Home > The Man Who Hated Ned O'Leary(30)

The Man Who Hated Ned O'Leary(30)
Author: K.A. Merikan

The strength in his arms was wasted on him.

Cole’s lips trembled, and his throat burned as if he’d just drank acid. “Goddamn you! Tell me! Tell me why you’ve done it!”

The trees, the snow, the dusky sky above, and the walls of Ned’s home spun around him ever faster, causing his stomach to clench. A dark laugh rumbled nearby, deep under the disturbed soil, as if Lars were mocking him even in death. Or was it just the dog barking in the house?

Glinting spots filled Cole’s vision as he shook Ned, roaring at the top of his lungs.

He couldn’t stand this anymore.

“I trusted you! I loved you. But I will kill you if that’s what you want rather than talking!”

With a sharp cry, he rolled Ned to his back and, seeing him curl both arms around his head, went for the unprotected neck. Ned’s hands fell to the sides, and he stared back at Cole with bloodshot eyes.

“I’m sorry—”

“That’s not good enough!”

Cole squeezed Ned’s throat and rose to apply more pressure as Ned grabbed at his forearms, trying to break the hold rather than shove Cole off. Well-rested and strong, he could have done it. But Ned didn’t try to fight Cole even as he started wheezing, and shut his eyes, trembling in fear and agony.

As if he didn’t want to hurt Cole and was ready to give his life for the sake of misguided secrecy. How dare he? Didn’t Cole deserve to know Ned’s reasons? The reasons why he’d chosen murder over love?

Cole choked up, shivering when Ned’s finger slid under the sleeve of his coat and touched skin, starting a fire to consume everything Cole stood for. Ned’s thumb stroked his wrist even now, as if to say it was all right to kill him.

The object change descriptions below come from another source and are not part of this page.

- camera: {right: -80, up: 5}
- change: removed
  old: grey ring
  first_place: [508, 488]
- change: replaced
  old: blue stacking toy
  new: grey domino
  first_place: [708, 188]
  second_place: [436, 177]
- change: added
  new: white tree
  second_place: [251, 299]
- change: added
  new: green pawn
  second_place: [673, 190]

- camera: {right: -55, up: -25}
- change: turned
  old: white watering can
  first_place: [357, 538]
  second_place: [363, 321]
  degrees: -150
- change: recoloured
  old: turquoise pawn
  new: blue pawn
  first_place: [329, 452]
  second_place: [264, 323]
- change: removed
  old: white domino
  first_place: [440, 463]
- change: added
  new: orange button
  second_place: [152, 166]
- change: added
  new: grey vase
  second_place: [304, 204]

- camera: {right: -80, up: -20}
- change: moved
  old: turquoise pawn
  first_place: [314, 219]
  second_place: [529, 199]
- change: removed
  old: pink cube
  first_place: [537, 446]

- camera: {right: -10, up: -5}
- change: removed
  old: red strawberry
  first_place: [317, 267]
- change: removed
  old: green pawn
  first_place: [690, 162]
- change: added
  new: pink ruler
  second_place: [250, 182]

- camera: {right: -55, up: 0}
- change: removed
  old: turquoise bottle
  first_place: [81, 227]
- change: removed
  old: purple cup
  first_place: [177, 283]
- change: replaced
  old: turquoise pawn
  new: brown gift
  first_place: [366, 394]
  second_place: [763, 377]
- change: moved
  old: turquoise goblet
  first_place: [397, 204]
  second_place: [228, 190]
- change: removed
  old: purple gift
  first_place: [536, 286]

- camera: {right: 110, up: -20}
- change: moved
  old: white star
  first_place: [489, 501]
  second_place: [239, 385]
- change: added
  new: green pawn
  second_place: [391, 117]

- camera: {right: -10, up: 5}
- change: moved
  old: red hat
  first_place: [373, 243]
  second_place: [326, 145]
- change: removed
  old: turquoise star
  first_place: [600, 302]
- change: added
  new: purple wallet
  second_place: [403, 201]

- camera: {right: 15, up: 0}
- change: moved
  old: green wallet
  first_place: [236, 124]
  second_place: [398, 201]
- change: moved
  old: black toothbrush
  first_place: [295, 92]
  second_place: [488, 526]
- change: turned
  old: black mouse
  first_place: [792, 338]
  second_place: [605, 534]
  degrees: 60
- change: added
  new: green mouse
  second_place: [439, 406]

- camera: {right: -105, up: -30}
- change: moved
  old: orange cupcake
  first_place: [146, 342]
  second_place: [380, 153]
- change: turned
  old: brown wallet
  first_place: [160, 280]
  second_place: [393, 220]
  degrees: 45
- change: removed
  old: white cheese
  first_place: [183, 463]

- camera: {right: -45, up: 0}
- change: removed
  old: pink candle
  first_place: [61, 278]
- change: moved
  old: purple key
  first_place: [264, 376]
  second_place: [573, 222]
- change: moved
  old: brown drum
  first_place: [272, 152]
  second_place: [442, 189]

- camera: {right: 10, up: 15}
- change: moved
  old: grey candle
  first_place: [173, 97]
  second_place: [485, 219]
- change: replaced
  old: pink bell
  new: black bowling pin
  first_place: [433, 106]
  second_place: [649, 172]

Cole looked down with his teeth pressed together, ready to spit into Ned’s face, but when he met Ned’s gaze, as green as he remembered it being in the Arizona sun, his heart ached as if it had been stabbed.

Ned was a liar, and even the confession at the gallows could have been horseshit, but the emotions buzzing in Cole were true. Every bit of him longed for Ned, and despite the bitterness gnawing at him from the inside, he’d missed his first true lover. The time they’d spent together might have been a fleeting fancy for Ned, but it had meant the world to Cole. Still did, no matter how violently his mind rebelled against it. This was the only man who made Cole feel understood, and if Cole pushed on his throat with a bit more force, he’d be lost forever.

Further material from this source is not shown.